Я вник в эти слова. Мирай счастлива, когда я рядом. Правда ли это? Весь тот разговор она то и дело сидела с лицом-пионом, вторя мне как гостю. Что могло всё это означать? А почему я вообще задавался такими вопросами? Всё же было и так видно как на ладони. Чего я себе голову ломаю попусту… Всё правильно говорит Рой Прайс.
– Понимаю, – кивнул я, и краска с моего лица постепенно начала сходить на нет.
Мирай это заметила и тоже постаралась успокоиться. Далее весь обед продолжался в неспешном темпе, покуда не завершился, и у нас с Мирай снова появилось свободное время. Мы захотели сходить прогуляться по округе. Тепло одевшись, вышли из дома и направились знакомиться с поселком.
На улице было пусто. Ни души. Казалось, такое тихое место я наблюдал впервые в жизни. Снег тяжелым грузом оседал на крышах и в свете солнца ослепительно блестел, словно серебро.
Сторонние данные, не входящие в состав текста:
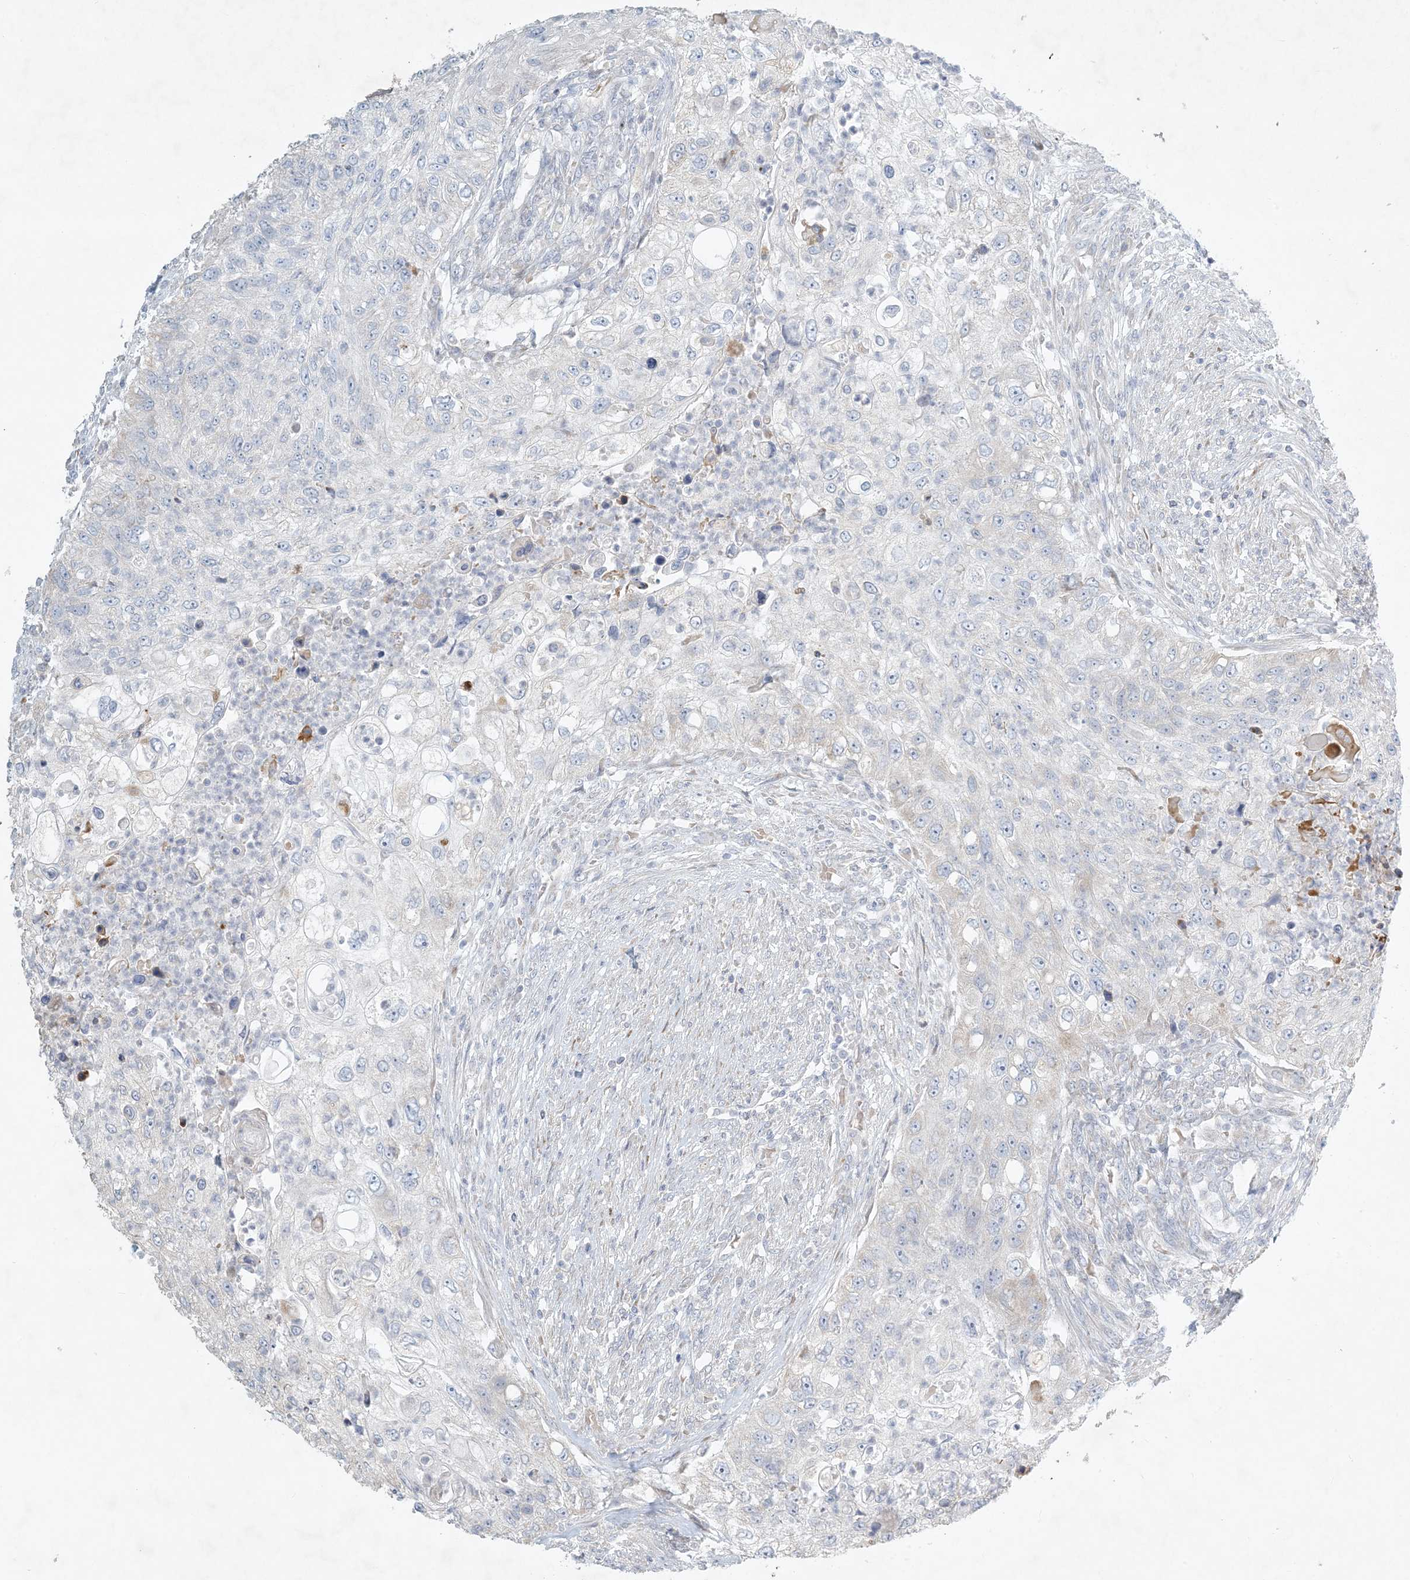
{"staining": {"intensity": "negative", "quantity": "none", "location": "none"}, "tissue": "urothelial cancer", "cell_type": "Tumor cells", "image_type": "cancer", "snomed": [{"axis": "morphology", "description": "Urothelial carcinoma, High grade"}, {"axis": "topography", "description": "Urinary bladder"}], "caption": "DAB immunohistochemical staining of human urothelial carcinoma (high-grade) reveals no significant expression in tumor cells. (DAB (3,3'-diaminobenzidine) immunohistochemistry with hematoxylin counter stain).", "gene": "ZNF385D", "patient": {"sex": "female", "age": 60}}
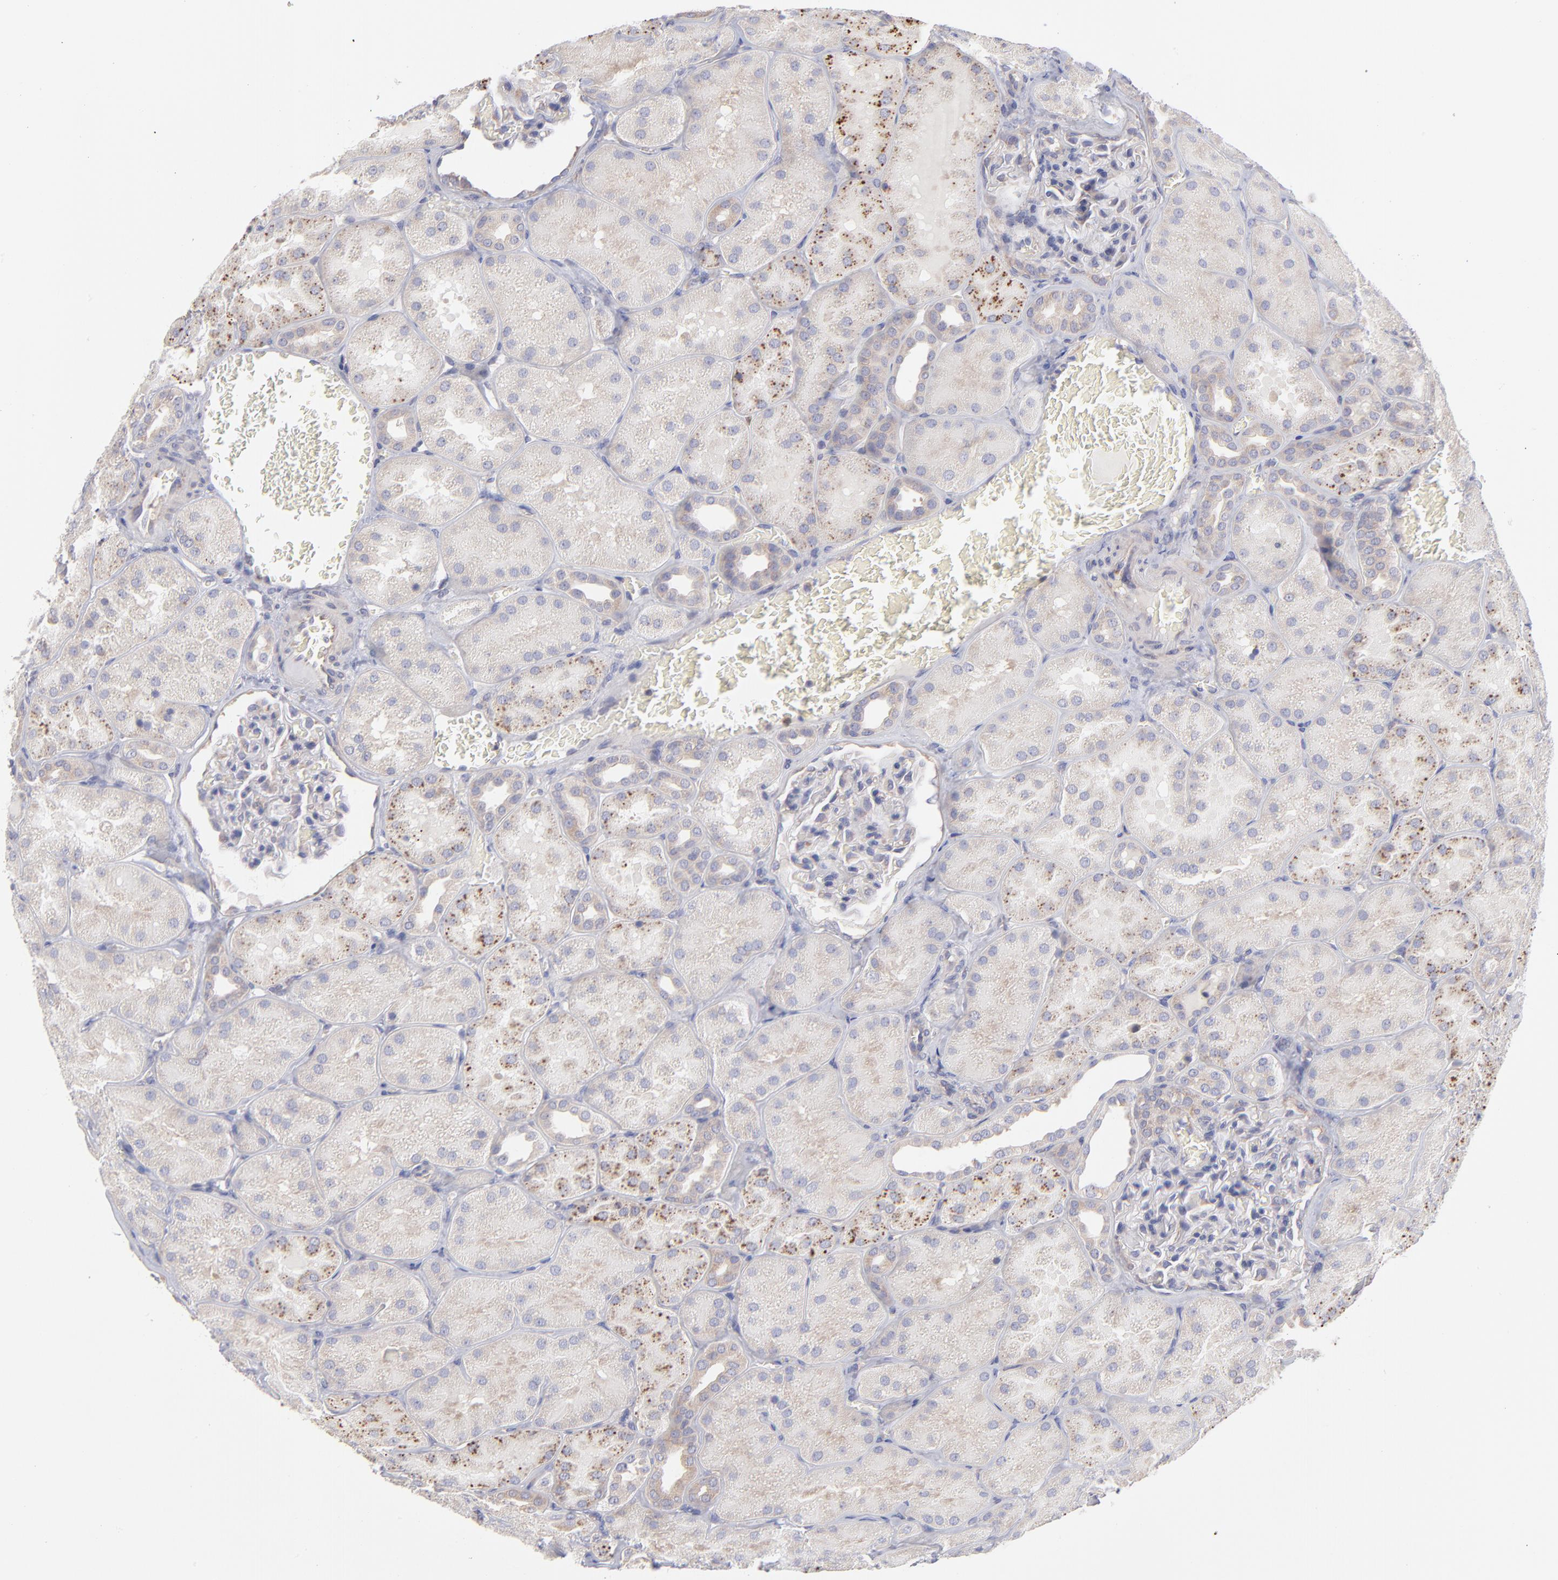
{"staining": {"intensity": "negative", "quantity": "none", "location": "none"}, "tissue": "kidney", "cell_type": "Cells in glomeruli", "image_type": "normal", "snomed": [{"axis": "morphology", "description": "Normal tissue, NOS"}, {"axis": "topography", "description": "Kidney"}], "caption": "A histopathology image of kidney stained for a protein demonstrates no brown staining in cells in glomeruli. The staining is performed using DAB (3,3'-diaminobenzidine) brown chromogen with nuclei counter-stained in using hematoxylin.", "gene": "RPLP0", "patient": {"sex": "male", "age": 28}}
Вдох и выдох – и на душе легко. Вдох и выдох – только мы вдвоем. Я да Мирай. Что может быть прекраснее?
Сначала мы шли по маленькой тропинке, обволакиваемой морем снега, а затем перешли на основную дорогу, что стискивали минималистичные домики по обе стороны. Долго мы двигались молча. Оба внимали звукам природы, оба всматривались то в пустоту, то в домики, то в голые серые деревья. И на уме у обоих что-то вертелось. Лично у меня – выбор тем для разговора и желание раскрыть рот. И пока язык мой готовился к началу диалога, взгляд то и дело следовал за маленькой фигуркой чуть впереди. «Я влюблен, – повторил себе я. – И что же делать? Когда признаваться?.. Может, день рождения не есть лучший повод?»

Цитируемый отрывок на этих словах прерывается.